_YOUR ASSIGNMENT:_
Using the records below, repeat exactly the lines from the one holding "photomicrograph of neoplastic" through the one holding "cerebral cortex was", both ends included, and no others.

[[ RECORDS PROVIDED open ]]

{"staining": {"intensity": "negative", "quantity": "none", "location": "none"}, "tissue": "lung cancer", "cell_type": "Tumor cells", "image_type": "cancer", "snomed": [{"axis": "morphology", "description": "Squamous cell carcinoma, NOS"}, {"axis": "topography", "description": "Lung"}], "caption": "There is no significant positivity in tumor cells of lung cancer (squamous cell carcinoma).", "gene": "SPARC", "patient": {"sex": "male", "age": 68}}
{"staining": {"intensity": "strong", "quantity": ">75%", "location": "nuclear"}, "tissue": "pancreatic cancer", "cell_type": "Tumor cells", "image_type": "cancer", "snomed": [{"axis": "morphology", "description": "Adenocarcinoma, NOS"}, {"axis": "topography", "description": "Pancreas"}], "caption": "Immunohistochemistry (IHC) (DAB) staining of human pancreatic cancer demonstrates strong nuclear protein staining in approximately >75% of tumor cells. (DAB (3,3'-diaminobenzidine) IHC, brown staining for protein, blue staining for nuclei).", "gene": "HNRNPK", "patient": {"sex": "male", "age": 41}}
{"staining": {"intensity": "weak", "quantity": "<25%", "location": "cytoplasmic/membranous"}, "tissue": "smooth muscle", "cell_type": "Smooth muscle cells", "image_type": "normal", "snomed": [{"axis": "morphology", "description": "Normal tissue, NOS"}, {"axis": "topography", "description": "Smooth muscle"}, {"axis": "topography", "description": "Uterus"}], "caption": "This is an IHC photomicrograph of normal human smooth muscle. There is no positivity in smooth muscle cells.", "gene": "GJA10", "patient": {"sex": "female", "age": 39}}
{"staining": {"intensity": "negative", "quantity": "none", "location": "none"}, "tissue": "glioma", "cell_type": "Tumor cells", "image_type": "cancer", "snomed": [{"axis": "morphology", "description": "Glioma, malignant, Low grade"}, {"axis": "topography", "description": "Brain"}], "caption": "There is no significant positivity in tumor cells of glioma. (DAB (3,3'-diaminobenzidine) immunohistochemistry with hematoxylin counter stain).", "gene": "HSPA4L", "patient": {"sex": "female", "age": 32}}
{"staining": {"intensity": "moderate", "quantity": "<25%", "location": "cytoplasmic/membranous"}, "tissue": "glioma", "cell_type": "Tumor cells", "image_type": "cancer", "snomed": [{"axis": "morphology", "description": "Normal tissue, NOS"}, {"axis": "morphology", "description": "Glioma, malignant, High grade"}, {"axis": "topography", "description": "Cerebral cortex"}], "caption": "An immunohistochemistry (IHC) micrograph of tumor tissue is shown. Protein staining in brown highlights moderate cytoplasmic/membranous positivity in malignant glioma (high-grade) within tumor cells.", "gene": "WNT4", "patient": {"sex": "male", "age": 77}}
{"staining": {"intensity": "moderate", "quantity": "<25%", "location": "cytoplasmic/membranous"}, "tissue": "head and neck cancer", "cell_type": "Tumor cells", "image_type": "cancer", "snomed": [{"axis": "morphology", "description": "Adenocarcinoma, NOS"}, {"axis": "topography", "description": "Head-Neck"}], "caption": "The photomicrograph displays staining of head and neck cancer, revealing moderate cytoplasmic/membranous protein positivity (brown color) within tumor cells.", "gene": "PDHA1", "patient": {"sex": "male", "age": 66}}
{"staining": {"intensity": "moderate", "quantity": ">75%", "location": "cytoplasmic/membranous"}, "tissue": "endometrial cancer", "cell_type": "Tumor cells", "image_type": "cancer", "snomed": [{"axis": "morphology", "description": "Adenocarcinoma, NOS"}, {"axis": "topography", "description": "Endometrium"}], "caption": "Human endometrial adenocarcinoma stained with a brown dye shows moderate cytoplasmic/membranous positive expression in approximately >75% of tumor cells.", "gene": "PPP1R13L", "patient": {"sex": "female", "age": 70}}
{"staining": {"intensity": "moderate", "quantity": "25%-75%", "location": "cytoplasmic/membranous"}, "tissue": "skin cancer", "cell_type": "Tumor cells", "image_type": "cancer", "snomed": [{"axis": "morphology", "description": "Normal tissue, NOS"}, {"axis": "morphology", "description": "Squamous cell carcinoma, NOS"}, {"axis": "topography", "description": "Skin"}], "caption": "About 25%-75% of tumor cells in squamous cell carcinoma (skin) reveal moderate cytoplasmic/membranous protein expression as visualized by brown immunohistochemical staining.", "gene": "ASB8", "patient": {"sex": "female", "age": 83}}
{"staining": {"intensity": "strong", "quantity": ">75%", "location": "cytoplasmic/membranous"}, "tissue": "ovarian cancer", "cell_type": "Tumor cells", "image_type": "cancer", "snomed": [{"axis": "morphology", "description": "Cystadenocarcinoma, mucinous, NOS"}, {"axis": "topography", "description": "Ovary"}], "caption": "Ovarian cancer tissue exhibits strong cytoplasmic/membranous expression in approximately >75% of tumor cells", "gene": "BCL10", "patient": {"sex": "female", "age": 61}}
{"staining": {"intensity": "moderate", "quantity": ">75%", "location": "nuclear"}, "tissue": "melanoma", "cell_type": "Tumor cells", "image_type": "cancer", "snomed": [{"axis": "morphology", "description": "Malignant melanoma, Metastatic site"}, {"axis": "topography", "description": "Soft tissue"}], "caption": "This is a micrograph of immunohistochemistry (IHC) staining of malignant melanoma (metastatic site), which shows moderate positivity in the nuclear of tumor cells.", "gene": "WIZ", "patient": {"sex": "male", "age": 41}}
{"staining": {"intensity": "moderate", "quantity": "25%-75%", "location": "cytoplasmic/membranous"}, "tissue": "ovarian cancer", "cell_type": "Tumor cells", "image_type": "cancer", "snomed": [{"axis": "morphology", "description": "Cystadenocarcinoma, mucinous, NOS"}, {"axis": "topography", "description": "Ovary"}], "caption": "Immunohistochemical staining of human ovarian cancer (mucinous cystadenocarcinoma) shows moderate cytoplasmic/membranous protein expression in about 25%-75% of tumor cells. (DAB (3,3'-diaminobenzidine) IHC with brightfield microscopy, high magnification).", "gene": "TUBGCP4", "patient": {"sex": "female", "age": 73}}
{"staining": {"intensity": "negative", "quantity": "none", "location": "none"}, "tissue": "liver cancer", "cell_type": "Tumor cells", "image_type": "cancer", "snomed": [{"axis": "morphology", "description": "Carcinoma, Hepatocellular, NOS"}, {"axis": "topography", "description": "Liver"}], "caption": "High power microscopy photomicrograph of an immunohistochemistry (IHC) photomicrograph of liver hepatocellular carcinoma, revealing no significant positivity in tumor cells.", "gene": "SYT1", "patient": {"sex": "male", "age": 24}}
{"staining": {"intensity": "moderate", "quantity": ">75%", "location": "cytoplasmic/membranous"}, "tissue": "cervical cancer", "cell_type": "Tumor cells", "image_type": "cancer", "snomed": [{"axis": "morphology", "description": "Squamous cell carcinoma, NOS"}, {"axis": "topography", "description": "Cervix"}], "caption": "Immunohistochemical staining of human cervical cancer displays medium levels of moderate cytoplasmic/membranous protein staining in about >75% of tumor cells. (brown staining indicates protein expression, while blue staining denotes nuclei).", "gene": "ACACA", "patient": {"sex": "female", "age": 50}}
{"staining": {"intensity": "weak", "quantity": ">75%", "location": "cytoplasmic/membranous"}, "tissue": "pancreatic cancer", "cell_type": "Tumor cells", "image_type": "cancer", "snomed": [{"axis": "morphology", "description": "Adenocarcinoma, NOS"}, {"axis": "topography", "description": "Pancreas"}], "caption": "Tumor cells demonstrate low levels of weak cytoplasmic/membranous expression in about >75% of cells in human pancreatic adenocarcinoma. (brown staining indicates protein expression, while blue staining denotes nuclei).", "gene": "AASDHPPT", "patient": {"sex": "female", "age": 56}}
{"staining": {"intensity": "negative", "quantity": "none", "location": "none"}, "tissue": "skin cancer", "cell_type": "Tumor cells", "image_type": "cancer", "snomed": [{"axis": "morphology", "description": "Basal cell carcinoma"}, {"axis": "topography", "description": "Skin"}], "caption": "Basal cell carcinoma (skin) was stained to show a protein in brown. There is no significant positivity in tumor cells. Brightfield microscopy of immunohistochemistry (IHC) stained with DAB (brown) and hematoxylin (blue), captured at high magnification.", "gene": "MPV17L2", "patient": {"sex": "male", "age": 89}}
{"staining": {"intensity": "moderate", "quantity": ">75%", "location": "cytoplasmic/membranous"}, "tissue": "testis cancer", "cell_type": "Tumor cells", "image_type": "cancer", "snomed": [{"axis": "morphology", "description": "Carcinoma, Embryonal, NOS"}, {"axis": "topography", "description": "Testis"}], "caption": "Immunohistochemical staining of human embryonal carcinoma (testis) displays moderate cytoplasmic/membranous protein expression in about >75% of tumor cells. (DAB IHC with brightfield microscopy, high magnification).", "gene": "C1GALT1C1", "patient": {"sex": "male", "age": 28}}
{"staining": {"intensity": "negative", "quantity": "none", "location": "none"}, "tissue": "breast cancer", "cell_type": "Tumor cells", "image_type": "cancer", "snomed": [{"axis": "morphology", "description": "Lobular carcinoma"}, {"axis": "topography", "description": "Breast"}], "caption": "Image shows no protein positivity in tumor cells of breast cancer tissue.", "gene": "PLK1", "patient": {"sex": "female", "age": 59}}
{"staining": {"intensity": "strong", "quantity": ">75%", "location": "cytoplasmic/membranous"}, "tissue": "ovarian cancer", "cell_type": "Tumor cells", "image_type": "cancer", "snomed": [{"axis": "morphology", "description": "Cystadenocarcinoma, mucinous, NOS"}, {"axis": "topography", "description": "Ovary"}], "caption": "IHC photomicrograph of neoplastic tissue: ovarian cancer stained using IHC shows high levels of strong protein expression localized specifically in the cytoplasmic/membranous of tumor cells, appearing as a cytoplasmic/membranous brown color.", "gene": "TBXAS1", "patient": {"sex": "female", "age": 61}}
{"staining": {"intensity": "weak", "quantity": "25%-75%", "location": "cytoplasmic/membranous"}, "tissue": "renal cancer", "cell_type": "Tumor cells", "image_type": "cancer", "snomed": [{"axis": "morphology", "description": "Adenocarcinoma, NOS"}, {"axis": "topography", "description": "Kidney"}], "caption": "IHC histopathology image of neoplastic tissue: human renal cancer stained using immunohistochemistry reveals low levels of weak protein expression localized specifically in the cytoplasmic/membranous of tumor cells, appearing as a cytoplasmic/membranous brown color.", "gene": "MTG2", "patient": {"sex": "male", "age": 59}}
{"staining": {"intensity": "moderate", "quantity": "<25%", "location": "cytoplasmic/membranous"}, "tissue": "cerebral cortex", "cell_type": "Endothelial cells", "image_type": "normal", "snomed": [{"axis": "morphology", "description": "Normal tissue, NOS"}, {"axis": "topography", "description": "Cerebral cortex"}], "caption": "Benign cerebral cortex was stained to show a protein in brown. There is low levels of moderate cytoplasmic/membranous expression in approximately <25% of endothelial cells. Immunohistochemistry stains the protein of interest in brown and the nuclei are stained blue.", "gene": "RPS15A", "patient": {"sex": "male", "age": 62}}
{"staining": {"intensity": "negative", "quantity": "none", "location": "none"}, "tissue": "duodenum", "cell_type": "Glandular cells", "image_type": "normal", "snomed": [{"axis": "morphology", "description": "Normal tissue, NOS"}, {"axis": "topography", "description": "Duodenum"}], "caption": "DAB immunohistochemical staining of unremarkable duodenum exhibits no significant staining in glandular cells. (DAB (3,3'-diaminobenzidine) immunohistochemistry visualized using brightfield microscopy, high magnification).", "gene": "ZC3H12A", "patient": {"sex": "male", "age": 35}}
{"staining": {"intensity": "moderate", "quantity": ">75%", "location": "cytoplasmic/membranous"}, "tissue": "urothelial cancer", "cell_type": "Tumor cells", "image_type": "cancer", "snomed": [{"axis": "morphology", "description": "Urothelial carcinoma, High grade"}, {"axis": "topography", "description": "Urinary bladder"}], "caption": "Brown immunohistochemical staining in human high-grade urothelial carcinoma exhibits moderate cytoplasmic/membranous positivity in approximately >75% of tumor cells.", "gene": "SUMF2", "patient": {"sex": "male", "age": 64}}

[[ RECORDS PROVIDED closed ]]

_SOLUTION TO THIS PROBLEM:_
{"staining": {"intensity": "strong", "quantity": ">75%", "location": "cytoplasmic/membranous"}, "tissue": "ovarian cancer", "cell_type": "Tumor cells", "image_type": "cancer", "snomed": [{"axis": "morphology", "description": "Cystadenocarcinoma, mucinous, NOS"}, {"axis": "topography", "description": "Ovary"}], "caption": "IHC photomicrograph of neoplastic tissue: ovarian cancer stained using IHC shows high levels of strong protein expression localized specifically in the cytoplasmic/membranous of tumor cells, appearing as a cytoplasmic/membranous brown color.", "gene": "TBXAS1", "patient": {"sex": "female", "age": 61}}
{"staining": {"intensity": "weak", "quantity": "25%-75%", "location": "cytoplasmic/membranous"}, "tissue": "renal cancer", "cell_type": "Tumor cells", "image_type": "cancer", "snomed": [{"axis": "morphology", "description": "Adenocarcinoma, NOS"}, {"axis": "topography", "description": "Kidney"}], "caption": "IHC histopathology image of neoplastic tissue: human renal cancer stained using immunohistochemistry reveals low levels of weak protein expression localized specifically in the cytoplasmic/membranous of tumor cells, appearing as a cytoplasmic/membranous brown color.", "gene": "MTG2", "patient": {"sex": "male", "age": 59}}
{"staining": {"intensity": "moderate", "quantity": "<25%", "location": "cytoplasmic/membranous"}, "tissue": "cerebral cortex", "cell_type": "Endothelial cells", "image_type": "normal", "snomed": [{"axis": "morphology", "description": "Normal tissue, NOS"}, {"axis": "topography", "description": "Cerebral cortex"}], "caption": "Benign cerebral cortex was stained to show a protein in brown. There is low levels of moderate cytoplasmic/membranous expression in approximately <25% of endothelial cells. Immunohistochemistry stains the protein of interest in brown and the nuclei are stained blue.", "gene": "RPS15A", "patient": {"sex": "male", "age": 62}}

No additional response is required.